(Plain-text document sources)
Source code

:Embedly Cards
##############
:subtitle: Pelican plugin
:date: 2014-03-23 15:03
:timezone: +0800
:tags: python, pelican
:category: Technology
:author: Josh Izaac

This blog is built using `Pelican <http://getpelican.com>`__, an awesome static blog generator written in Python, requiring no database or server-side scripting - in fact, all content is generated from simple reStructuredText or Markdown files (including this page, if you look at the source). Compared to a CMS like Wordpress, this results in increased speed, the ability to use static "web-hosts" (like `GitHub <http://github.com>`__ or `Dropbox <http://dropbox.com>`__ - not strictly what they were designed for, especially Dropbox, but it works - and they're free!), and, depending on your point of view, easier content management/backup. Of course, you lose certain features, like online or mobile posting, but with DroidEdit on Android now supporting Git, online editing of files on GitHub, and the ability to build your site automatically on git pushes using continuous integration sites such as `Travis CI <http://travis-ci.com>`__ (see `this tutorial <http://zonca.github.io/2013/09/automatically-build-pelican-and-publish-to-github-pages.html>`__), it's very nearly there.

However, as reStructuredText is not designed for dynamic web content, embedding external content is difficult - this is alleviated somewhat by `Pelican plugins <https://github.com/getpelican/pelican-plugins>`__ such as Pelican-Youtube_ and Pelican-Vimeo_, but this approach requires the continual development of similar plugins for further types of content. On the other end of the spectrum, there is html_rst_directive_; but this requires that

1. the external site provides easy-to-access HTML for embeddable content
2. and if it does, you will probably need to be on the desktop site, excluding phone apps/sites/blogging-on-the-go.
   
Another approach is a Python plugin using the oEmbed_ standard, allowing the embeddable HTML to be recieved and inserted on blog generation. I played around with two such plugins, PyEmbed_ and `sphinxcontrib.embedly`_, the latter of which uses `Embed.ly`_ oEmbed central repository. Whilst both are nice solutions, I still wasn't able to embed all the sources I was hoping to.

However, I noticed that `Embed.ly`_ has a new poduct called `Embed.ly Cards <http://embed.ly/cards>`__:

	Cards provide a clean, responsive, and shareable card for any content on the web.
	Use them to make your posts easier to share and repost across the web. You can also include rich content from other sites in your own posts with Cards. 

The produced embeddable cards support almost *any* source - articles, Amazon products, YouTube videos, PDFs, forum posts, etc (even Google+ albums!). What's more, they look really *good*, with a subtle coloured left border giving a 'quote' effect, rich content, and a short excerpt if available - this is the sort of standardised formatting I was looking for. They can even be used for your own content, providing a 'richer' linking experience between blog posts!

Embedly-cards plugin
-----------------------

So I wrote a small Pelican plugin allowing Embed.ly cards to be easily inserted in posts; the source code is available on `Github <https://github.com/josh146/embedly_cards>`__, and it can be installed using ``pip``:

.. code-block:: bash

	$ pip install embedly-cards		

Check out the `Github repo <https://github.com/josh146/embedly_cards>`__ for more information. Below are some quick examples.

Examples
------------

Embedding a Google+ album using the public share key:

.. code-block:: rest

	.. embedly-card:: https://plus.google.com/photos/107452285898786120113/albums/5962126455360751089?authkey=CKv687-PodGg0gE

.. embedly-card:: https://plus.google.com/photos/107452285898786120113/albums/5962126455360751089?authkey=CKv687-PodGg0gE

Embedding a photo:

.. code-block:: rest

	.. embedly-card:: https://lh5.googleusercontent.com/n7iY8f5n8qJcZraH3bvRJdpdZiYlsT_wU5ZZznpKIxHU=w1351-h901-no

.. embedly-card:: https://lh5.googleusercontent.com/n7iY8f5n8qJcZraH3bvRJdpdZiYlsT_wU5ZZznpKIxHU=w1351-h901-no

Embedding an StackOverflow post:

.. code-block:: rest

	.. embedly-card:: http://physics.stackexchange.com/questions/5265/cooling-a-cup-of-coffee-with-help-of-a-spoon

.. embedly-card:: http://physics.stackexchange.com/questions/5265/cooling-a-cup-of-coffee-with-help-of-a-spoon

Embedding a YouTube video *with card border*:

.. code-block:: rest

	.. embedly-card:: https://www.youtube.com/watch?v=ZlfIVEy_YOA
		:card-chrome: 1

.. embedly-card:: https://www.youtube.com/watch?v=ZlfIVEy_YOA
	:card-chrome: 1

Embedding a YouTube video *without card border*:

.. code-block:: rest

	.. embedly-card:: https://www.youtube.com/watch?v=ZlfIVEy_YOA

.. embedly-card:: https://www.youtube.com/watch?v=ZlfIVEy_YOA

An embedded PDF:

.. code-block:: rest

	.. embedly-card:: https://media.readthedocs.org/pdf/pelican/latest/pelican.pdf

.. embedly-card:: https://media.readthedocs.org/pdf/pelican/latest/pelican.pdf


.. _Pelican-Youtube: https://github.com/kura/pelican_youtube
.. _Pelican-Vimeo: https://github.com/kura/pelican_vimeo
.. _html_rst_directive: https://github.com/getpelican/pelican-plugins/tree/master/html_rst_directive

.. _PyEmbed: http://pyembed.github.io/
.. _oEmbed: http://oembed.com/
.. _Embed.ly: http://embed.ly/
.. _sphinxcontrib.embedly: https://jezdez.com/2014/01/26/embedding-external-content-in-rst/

--

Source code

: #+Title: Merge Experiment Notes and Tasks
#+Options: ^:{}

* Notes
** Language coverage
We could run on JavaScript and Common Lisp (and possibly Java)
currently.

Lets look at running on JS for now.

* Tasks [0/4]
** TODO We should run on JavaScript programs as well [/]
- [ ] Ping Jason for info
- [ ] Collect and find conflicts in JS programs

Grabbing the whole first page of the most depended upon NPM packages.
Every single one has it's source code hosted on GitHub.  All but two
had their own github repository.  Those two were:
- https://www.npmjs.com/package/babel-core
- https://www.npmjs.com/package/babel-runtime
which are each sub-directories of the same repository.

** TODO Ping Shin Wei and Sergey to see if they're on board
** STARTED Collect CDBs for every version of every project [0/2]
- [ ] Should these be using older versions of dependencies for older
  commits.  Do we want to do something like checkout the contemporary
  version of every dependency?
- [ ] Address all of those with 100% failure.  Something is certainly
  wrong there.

==

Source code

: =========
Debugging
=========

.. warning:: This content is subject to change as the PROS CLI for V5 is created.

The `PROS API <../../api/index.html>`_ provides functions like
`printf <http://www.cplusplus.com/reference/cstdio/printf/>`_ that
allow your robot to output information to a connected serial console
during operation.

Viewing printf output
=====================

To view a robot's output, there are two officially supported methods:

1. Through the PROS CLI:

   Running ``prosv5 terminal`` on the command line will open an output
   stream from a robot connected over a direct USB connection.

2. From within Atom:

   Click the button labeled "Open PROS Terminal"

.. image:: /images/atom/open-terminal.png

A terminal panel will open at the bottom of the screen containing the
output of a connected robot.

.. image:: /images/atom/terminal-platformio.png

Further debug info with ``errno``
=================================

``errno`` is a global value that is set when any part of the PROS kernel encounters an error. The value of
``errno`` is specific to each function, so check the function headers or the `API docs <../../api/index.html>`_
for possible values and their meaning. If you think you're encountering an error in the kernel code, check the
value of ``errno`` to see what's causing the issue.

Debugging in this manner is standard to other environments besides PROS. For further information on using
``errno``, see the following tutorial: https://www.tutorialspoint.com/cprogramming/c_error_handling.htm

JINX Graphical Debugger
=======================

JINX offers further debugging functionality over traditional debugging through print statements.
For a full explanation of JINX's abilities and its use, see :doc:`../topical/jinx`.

Exercise goal -> Throughout the records above, find the lines in which the word "Tasks" appears and return them.

Answer to this task ->
: #+Title: Merge Experiment Notes and Tasks
* Tasks [0/4]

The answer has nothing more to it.